Time and Space Complexity

  • Time Complexity: O(n), dominated by the initial pass to find the minimum and maximum values in the array.
  • Space Complexity: O(1), as we only use a few constant extra variables.

Code Implementation (Python)

class Solution:
    def smallestRangeI(self, nums: List[int], k: int) -> int:
        mx, mi = max(nums), min(nums)  #Find max and min in one pass
        return max(0, mx - mi - 2 * k)  #Calculate reduced range, handle negative case
 

Code Implementation (Java)

class Solution {
    public int smallestRangeI(int[] nums, int k) {
        int max = Integer.MIN_VALUE;
        int min = Integer.MAX_VALUE;
        for (int num : nums) { //Find max and min in one pass
            max = Math.max(max, num);
            min = Math.min(min, num);
        }
        return Math.max(0, max - min - 2 * k); //Calculate reduced range, handle negative case
    }
}

Code Implementation (C++)

class Solution {
public:
    int smallestRangeI(vector<int>& nums, int k) {
        int max_val = *max_element(nums.begin(), nums.end()); //Find max and min using built-in functions.
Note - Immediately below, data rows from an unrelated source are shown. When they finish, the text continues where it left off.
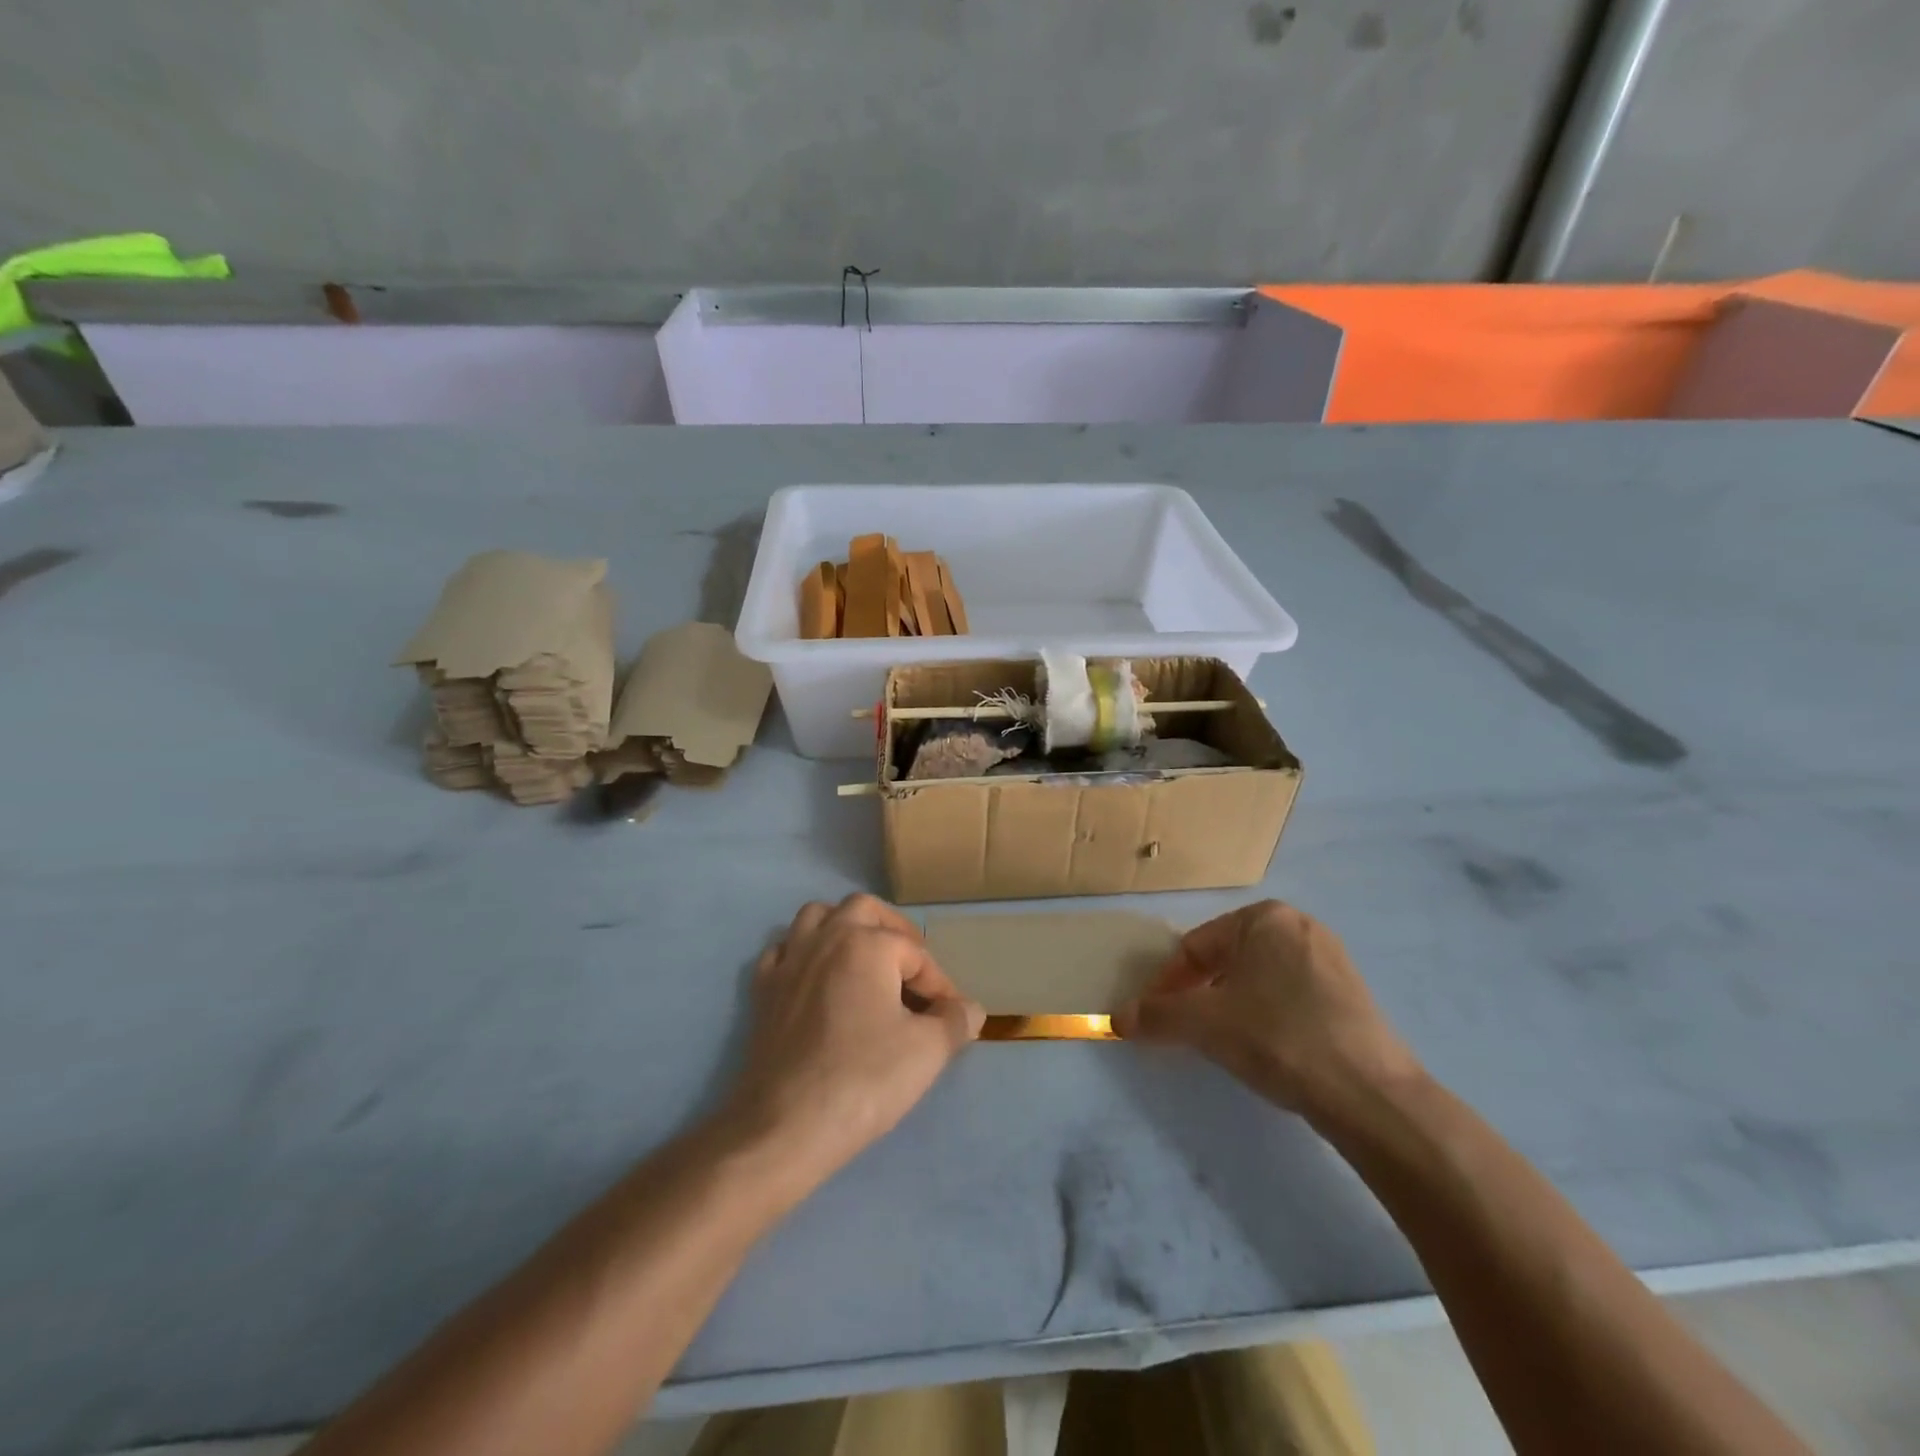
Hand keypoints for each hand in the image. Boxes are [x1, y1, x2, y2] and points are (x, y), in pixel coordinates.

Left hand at [723, 895, 983, 1177]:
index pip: (916, 953)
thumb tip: (971, 1009)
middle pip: (863, 910)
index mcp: (866, 943)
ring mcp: (789, 961)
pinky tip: (815, 979)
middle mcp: (825, 938)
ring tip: (863, 960)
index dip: (939, 985)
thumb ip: (955, 1021)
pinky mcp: (762, 990)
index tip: (951, 1017)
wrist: (785, 1126)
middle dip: (892, 931)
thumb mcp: (927, 1051)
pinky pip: (784, 951)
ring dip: (843, 928)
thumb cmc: (863, 1079)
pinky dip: (803, 954)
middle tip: (910, 966)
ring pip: (816, 917)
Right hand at [1114, 900, 1421, 1121]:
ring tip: (1225, 1043)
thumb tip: (1117, 1018)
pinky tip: (1268, 1049)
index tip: (1155, 1018)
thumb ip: (1157, 1015)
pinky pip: (1290, 997)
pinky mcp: (1352, 996)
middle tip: (1188, 1031)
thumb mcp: (1205, 1024)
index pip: (1196, 947)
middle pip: (1227, 960)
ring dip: (1231, 1006)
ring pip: (1258, 980)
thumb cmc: (1278, 1037)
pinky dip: (1267, 1017)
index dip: (1168, 984)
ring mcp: (1331, 960)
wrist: (1372, 1096)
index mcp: (1264, 917)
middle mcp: (1299, 926)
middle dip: (1200, 994)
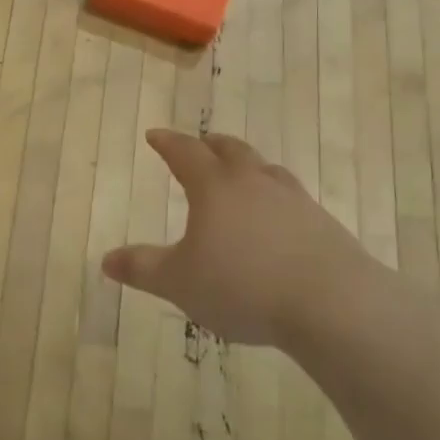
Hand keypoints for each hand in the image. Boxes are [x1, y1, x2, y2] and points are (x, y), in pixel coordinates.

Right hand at [102, 130, 382, 346]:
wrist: (332, 304)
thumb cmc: (242, 286)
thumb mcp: (179, 282)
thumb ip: (142, 268)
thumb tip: (106, 260)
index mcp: (214, 187)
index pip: (185, 152)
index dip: (167, 143)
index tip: (155, 135)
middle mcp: (253, 183)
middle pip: (230, 150)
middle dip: (211, 145)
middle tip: (200, 143)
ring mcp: (293, 200)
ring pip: (265, 170)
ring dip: (248, 166)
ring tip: (241, 174)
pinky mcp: (323, 224)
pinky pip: (292, 198)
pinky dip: (275, 198)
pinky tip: (277, 219)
More concise
        int min_val = *min_element(nums.begin(), nums.end());
        return max(0, max_val - min_val - 2 * k);  //Calculate reduced range, handle negative case
    }
};

The other language implementations (Go, TypeScript, Rust) follow a very similar structure, employing the same core algorithmic idea for efficiency. They differ only in their syntax and standard library functions for finding maximum and minimum values.